LGBTQQI Health Disparities

As a queer woman, I feel like it is quite obvious that us LGBTQ folks have had it pretty tough. Although the world is changing, ever so slightly (same-sex marriage being legalized in America, same sex-adoption legal in every state, etc), we are still up against more than just hatred and naivety. The actual depth of  what we are fighting, and the product of this fight, is unthought-of by many. Equality in healthcare is a big one.

Why is this important? LGBTQQI individuals are twice as likely to be uninsured and often forgo seeing a doctor due to fear of discrimination or harassment, leading to worsening health and sometimes death. If we are not guaranteed the same quality of care, we are automatically at a disadvantage to living a healthy life.

The discrimination we face, alone, is linked to an increase in the likelihood of psychiatric disorders, substance abuse and suicide. In addition to this this, the societal stigma that we face leads to extreme intolerance from health care workers and a lack of access to our basic human and civil rights. Much of the mental illness that LGBTQQI individuals face is theorized to result from “minority stress,” where an LGBTQQI person experiences internalized homophobia, depression and anxiety. This type of stress can can intersect with race, ethnicity and social class, dependent on the person, magnifying the symptoms of these disorders and illnesses. In addition to these illnesses, the CDC states that “Negative attitudes” toward LGBTQQI people, increases their risk for “experiences with violence”,  which makes our access to quality healthcare even more crucial.

Although there is no “LGBTQQI-specific illness”, many statistics and/or studies address the facts; Individuals who are on the LGBTQQI spectrum have a higher rate of mental illness(as addressed above), they are 2-4 times more likely to smoke cigarettes, there is a higher rate of breast and cervical cancer, and we are at an increased risk for eating disorders, the list goes on. All of these elements, combined with a doctor’s lack of education in the LGBTQQI population, is a recipe for a sickening disaster.

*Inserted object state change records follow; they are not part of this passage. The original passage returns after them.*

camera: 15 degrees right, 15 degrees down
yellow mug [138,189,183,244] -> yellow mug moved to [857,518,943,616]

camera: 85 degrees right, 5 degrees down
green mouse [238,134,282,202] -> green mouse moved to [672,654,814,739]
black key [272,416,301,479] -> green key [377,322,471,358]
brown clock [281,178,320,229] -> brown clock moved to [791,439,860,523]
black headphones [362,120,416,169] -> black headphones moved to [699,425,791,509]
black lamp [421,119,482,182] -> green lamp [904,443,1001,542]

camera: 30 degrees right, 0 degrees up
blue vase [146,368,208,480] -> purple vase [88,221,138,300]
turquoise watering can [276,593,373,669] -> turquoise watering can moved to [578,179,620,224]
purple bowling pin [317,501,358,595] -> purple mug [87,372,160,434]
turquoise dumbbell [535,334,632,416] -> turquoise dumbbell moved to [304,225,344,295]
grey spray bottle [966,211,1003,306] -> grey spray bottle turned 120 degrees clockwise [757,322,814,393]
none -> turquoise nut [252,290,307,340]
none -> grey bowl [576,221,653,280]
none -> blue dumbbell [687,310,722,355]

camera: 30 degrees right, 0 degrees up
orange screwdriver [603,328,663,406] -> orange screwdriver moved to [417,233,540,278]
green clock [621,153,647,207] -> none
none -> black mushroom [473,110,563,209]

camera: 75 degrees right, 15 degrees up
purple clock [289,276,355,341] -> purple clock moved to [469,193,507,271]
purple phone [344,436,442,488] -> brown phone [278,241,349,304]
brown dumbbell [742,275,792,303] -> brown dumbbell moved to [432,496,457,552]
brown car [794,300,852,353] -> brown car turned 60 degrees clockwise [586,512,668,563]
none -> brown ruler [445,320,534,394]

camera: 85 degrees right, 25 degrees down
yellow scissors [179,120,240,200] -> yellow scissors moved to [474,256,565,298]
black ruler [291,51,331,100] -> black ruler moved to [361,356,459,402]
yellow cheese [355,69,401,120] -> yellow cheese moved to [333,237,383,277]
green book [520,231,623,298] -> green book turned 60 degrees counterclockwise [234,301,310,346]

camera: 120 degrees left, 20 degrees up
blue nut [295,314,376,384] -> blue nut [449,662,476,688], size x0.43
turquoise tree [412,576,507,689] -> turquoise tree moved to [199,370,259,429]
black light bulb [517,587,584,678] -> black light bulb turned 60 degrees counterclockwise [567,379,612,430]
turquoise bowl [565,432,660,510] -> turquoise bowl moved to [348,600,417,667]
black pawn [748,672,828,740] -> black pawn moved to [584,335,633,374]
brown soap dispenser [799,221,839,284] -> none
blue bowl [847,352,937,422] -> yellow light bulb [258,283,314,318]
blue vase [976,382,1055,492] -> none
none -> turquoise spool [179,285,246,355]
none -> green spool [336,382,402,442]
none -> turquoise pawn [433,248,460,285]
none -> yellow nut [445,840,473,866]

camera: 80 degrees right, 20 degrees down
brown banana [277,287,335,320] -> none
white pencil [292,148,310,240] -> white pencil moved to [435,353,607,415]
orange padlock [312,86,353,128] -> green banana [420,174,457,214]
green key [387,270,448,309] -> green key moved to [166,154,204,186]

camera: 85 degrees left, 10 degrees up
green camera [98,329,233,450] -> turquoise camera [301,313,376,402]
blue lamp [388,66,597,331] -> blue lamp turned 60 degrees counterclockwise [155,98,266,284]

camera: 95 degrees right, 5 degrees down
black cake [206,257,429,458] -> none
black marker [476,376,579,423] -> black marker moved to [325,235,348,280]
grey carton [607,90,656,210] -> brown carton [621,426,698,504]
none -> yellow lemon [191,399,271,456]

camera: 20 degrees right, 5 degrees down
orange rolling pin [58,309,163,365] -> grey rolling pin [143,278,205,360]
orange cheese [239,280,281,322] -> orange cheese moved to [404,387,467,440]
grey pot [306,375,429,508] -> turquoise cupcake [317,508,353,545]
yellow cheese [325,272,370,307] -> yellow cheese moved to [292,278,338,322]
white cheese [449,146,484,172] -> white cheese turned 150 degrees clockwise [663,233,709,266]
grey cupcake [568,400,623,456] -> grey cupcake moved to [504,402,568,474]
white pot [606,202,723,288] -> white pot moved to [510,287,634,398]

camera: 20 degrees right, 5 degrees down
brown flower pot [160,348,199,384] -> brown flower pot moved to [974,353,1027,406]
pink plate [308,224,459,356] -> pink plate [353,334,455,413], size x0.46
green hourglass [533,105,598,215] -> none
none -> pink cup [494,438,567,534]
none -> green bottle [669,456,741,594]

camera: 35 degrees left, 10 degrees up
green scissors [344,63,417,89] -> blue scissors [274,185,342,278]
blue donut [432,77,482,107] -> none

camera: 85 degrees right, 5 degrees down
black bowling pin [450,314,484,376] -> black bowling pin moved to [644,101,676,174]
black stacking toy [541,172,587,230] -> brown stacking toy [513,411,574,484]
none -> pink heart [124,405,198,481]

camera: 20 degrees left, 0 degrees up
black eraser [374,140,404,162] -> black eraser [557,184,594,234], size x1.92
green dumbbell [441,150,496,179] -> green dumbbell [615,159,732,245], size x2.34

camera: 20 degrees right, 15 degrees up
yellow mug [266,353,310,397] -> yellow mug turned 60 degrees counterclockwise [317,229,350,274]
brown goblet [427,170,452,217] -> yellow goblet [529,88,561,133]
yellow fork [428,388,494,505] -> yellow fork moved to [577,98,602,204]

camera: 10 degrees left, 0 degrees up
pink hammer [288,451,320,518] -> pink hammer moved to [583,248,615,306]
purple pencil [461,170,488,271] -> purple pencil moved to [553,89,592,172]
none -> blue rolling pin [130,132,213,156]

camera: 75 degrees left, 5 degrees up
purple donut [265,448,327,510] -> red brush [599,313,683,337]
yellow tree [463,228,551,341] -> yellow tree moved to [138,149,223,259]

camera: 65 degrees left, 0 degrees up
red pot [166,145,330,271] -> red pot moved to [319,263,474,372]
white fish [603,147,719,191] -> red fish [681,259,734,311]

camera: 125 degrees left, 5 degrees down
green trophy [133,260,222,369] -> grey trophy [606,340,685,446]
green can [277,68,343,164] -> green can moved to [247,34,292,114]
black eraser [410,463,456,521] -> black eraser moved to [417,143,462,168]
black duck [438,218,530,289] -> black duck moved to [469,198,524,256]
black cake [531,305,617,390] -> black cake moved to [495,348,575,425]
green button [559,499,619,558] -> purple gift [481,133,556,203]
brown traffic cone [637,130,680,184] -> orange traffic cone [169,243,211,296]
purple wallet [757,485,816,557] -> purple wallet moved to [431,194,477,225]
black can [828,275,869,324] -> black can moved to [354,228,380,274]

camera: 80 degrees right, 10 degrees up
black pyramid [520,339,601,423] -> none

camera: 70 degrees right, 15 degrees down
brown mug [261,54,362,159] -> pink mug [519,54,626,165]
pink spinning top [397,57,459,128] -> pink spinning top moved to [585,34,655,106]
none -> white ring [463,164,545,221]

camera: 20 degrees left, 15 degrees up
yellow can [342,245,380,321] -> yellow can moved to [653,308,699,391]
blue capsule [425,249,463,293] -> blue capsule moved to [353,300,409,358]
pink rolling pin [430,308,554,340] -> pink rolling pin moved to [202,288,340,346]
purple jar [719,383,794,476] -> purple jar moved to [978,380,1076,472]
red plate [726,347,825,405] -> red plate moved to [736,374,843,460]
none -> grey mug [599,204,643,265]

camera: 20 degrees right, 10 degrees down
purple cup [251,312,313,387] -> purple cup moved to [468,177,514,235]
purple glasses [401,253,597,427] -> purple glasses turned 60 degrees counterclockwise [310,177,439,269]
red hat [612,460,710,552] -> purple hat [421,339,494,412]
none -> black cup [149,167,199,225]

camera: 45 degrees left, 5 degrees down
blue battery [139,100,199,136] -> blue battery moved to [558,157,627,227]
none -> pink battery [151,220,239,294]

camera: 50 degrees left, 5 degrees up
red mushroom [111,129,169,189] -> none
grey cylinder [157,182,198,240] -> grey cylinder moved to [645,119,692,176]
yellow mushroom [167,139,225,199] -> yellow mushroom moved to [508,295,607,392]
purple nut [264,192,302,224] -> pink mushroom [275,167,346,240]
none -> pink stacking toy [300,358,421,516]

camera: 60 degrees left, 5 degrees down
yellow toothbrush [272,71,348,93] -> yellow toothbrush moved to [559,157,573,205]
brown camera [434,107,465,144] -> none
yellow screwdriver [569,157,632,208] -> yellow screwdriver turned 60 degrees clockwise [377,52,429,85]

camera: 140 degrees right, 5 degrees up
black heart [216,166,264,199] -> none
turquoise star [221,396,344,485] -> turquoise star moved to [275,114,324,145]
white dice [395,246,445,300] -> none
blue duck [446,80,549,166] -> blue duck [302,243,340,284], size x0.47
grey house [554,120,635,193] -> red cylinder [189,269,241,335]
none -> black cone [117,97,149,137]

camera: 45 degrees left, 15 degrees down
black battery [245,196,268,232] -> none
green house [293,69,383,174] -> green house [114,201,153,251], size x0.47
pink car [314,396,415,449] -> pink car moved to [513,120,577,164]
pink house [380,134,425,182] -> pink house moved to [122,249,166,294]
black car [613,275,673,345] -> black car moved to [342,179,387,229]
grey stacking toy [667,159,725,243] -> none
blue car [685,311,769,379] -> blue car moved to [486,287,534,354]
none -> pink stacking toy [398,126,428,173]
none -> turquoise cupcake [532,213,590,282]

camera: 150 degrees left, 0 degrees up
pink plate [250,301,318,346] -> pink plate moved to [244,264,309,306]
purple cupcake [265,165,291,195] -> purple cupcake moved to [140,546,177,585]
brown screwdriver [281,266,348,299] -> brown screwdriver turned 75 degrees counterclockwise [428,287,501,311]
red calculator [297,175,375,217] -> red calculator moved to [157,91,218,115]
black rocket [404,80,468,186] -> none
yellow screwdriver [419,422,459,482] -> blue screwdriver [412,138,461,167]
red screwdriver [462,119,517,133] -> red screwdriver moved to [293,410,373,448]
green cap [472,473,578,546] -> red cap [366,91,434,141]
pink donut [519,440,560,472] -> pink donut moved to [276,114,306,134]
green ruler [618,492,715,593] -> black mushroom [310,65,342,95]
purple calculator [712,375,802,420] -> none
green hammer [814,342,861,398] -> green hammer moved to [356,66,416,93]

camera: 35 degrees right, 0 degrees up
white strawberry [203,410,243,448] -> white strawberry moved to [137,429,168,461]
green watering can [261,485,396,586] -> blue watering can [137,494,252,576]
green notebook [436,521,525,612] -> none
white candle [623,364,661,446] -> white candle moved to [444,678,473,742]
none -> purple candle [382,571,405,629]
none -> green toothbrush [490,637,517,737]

Regarding mental healthcare, the Diagnostic and Statistical Manual of Mental Disorders, which is used as a tool for assessing and diagnosing psych patients, listed homosexuality as a”mental disorder” until 1987 (it was partially removed in 1973 and completely removed in 1987).  However, “Gender Dysphoria Disorder” (or simply, being transgender) remains in the DSM. This is a big deal, mostly because as long as this is in the DSM, transgender people are considered to have an “ailment” due to the fact that they do not identify with the gender they were assigned at birth. This perpetuates a dangerous attitude towards an entire population of trans people, affecting their encounters with medical professionals.

The fact is that doctors are obligated to remain unbiased and deliver culturally competent healthcare, but there is an obvious shortage of health care providers who are educated in cultural competency in LGBTQQI health, specifically for transgender individuals. In fact, the IOM (Institute of Medicine) proclaimed, “medical schools teach very little about sexuality in general and little or nothing about the unique aspects of lesbian, gay, and bisexual health, and it is rare for students to receive any training in transgender health.

Sexual desire and gender identity is very fluid and there is a large spectrum of LGBTQQI identities. Also, sexual orientation and gender identity are not specifically asked on most national or State surveys, (although this is a good thing. like, get out of my business, am I right?). Because of these things, it is difficult to see how many people are actually affected by the cultural incompetence in the world of healthcare.  However, let’s just think for a second- Do you know of a gay, transgender or intersex person who has been harassed, questioned, judged or made to feel unsafe or straight up awkward in a hospital or healthcare setting? For most of us, unfortunately, the answer is yes.

Now, what can healthcare workers do about this, in order to hold themselves more accountable for our health, as LGBTQQI people? We can ask that all health care settings be inclusive safe spaces; a place where we feel genuinely welcome. Screening recommendations for breast or prostate exams, must be modified for individuals who have undergone hormonal treatments or surgery, we should be asked what pronouns we would like to hear from medical staff, and we should not be made to feel anything other than the gender we identify with. Psychologists must be better trained at giving us options to cope with the external attitudes of society, that often extinguishes our passion for life. There should be training on cultural sensitivity and LGBTQQI populations and the psychological and physical illnesses that we are especially susceptible to, including how to prevent these predispositions and they should be asked to constantly keep themselves in check on personal beliefs that may act as barriers to providing LGBTQQI individuals with the best care possible. On top of this, health care workers just need to learn to be polite! It’s not that hard, y’all.